* [Task to carry out]: The records sit below this line. Repeat all of them exactly.
Top of Record set
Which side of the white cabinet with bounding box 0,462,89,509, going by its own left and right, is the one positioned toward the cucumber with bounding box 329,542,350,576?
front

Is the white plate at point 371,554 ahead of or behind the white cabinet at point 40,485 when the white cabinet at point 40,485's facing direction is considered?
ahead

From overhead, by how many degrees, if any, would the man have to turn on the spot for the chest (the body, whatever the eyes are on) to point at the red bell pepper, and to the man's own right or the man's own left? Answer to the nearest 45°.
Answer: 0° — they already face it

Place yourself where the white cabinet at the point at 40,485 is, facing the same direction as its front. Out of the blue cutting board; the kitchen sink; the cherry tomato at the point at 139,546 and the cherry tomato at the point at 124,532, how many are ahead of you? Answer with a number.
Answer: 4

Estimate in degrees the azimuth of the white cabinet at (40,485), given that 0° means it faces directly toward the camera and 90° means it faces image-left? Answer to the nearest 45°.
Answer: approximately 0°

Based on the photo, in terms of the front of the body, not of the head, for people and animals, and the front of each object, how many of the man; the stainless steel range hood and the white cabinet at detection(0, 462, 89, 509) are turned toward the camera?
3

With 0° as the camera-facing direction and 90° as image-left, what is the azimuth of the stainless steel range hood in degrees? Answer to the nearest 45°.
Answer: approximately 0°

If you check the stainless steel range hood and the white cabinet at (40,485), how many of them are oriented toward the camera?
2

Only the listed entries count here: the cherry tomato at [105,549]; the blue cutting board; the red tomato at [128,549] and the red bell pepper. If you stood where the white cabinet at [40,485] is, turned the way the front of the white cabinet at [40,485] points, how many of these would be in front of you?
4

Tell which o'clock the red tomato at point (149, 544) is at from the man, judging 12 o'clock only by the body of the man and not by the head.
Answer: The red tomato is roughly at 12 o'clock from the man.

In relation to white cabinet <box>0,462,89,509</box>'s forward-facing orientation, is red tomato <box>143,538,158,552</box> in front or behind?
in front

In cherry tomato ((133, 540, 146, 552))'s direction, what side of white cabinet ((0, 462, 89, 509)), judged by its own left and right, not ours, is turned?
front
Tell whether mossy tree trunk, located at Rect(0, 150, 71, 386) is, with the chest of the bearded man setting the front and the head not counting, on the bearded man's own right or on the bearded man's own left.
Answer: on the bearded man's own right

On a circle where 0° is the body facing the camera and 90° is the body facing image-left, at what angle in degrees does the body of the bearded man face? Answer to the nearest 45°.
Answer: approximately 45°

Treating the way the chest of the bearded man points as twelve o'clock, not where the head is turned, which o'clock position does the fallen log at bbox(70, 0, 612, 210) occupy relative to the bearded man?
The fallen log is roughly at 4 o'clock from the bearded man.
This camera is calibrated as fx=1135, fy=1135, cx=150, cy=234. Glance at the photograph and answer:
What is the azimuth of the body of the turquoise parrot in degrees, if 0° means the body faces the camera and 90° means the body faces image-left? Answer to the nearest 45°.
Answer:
Bottom of Record set
* [Your response]:
Which side of the white cabinet with bounding box 0,462,89,509, going by its own left and right, is the one positioned toward the cucumber with bounding box 329,542,350,576?
front

Is the white plate at point 371,554 ahead of or behind the white cabinet at point 40,485 when the white cabinet at point 40,485's facing direction is considered?
ahead

From overhead, by how many degrees, if any, would the man have to turn on the spot for the chest (the body, whatever the eyes are on) to point at the red bell pepper, and to the man's own right or the man's own left? Answer to the nearest 45°.
Answer: 0° — they already face it

Place yourself where the white cabinet at the point at 40,485 is, facing the same direction as its front. Out of the blue cutting board; the kitchen sink; the cherry tomato at the point at 139,546 and the cherry tomato at the point at 124,532, how many are ahead of you? Answer with a number.
Answer: 4

Estimate in degrees the azimuth of the white cabinet at (40,485), given that 0° means it faces directly toward the camera and 90° means it faces image-left? Answer to the nearest 45°.
Answer: approximately 0°

Based on the photo, in terms of the front of the body, not of the head, for people and animals, and the front of each object, how many of the man; the stainless steel range hood and the white cabinet at detection(0, 462, 89, 509) are turned toward the camera?
3

With 0° as the camera-facing direction and 90° as image-left, what is the azimuth of the stainless steel range hood in degrees? Answer to the nearest 45°.
Answer: approximately 0°

If you check the stainless steel range hood and the white cabinet at (40,485), how many of them are oriented toward the camera?
2

Only the listed entries count here: the cherry tomato at [105,549]; the blue cutting board; the red tomato at [128,549] and the red bell pepper. If you stood where the white cabinet at [40,485] is, turned the way the front of the white cabinet at [40,485] points, how many of these would be in front of you?
4

Tell which o'clock the red tomato at point (149, 544) is at from the man, judging 12 o'clock only by the body of the man and not by the head.
Answer: The red tomato is roughly at 12 o'clock from the man.

In relation to white cabinet <box>0,462,89,509</box>'s forward-facing orientation, is red tomato <box>143,538,158,552</box> in front or behind?
in front

In cherry tomato ((133, 540, 146, 552))'s direction, what side of white cabinet ((0, 462, 89, 509)), judged by its own left and right, not ours, is turned?
front
Tell whether mossy tree trunk, located at Rect(0, 150, 71, 386) is, with the chest of the bearded man setting the front and the head not counting, on the bearded man's own right or on the bearded man's own left.
Answer: on the bearded man's own right

On a circle where 0° is the body facing the camera and 90° is the body facing image-left, at what angle in degrees does the body of the bearded man face? Answer to the nearest 45°.
Answer: approximately 45°

Treating the way the chest of the bearded man points as twelve o'clock, not where the head is turned, which o'clock position does the fallen log at bbox(70, 0, 612, 210) occupy relative to the bearded man?
The fallen log is roughly at 4 o'clock from the bearded man.
This camera is calibrated as fx=1135, fy=1135, cx=150, cy=234. Glance at the photograph and answer:
What is the azimuth of the body of the turquoise parrot in degrees, if 0° means the body faces the camera and 90° means the body faces image-left? Answer to the nearest 45°.
Answer:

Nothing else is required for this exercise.